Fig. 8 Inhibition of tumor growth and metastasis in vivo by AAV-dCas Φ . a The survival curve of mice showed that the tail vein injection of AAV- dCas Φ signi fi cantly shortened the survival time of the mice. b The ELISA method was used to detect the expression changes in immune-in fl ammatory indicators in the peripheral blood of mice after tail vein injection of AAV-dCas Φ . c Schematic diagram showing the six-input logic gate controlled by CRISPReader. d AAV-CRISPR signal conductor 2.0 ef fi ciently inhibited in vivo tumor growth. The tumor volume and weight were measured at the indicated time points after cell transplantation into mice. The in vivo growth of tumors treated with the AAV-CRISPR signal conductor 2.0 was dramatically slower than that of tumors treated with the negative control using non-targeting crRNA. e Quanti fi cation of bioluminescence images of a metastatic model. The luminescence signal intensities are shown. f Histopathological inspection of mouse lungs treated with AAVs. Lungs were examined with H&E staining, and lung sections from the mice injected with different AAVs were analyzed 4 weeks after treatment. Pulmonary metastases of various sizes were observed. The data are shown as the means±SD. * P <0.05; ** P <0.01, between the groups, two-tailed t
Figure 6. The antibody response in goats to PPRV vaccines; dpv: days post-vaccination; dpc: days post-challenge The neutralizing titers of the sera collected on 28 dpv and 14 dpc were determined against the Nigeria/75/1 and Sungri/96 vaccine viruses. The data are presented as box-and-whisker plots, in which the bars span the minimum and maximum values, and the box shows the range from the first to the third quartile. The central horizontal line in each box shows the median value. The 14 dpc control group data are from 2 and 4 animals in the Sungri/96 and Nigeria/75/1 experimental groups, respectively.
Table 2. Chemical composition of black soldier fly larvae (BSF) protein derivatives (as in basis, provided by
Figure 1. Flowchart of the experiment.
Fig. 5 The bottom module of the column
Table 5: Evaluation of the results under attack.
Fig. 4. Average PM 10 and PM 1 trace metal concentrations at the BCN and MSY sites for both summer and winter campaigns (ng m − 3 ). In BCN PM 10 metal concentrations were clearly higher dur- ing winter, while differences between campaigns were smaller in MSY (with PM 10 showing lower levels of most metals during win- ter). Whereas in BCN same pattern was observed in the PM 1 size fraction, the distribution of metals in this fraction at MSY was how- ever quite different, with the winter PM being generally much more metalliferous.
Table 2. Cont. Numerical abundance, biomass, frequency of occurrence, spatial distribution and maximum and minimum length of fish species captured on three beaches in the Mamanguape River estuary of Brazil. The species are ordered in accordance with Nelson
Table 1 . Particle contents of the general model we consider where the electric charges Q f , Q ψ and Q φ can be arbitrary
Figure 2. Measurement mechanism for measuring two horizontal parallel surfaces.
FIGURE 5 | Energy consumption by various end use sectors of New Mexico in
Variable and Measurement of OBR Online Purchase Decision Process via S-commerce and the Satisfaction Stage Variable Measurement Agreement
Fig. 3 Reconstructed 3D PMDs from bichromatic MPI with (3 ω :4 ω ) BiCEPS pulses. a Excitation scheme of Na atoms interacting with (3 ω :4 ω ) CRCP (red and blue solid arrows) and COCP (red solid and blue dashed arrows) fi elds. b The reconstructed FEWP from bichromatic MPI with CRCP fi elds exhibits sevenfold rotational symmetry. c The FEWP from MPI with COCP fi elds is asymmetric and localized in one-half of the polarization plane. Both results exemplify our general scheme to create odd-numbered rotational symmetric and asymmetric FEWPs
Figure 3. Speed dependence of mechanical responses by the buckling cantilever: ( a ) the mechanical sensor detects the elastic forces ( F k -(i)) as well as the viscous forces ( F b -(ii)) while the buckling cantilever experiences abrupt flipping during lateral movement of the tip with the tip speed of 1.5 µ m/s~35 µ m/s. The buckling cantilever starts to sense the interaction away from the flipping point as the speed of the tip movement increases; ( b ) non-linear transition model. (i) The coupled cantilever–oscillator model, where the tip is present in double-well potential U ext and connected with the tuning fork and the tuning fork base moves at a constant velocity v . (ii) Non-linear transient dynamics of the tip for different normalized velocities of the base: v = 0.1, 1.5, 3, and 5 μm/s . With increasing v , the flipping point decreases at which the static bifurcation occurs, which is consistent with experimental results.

◇ ◇ ◇

- WHAT TO WORK ON -
Lines to set down from above: the line with "Table 2. Chemical", the line with "Variable and Measurement", and every line between, each exactly as written.

- ANSWER SECTION -
Table 2. Chemical composition of black soldier fly larvae (BSF) protein derivatives (as in basis, provided by
Figure 1. Flowchart of the experiment.
Fig. 5 The bottom module of the column
Table 5: Evaluation of the results under attack.
Fig. 4. Average PM 10 and PM 1 trace metal concentrations at the BCN and MSY sites for both summer and winter campaigns (ng m − 3 ). In BCN PM 10 metal concentrations were clearly higher dur- ing winter, while differences between campaigns were smaller in MSY (with PM 10 showing lower levels of most metals during win- ter). Whereas in BCN same pattern was observed in the PM 1 size fraction, the distribution of metals in this fraction at MSY was how- ever quite different, with the winter PM being generally much more metalliferous.
Table 2. Cont. Numerical abundance, biomass, frequency of occurrence, spatial distribution and maximum and minimum length of fish species captured on three beaches in the Mamanguape River estuary of Brazil. The species are ordered in accordance with Nelson
Table 1 . Particle contents of the general model we consider where the electric charges Q f , Q ψ and Q φ can be arbitrary
Figure 2. Measurement mechanism for measuring two horizontal parallel surfaces.
FIGURE 5 | Energy consumption by various end use sectors of New Mexico in
Variable and Measurement of OBR Online Purchase Decision Process via S-commerce and the Satisfaction Stage Variable Measurement Agreement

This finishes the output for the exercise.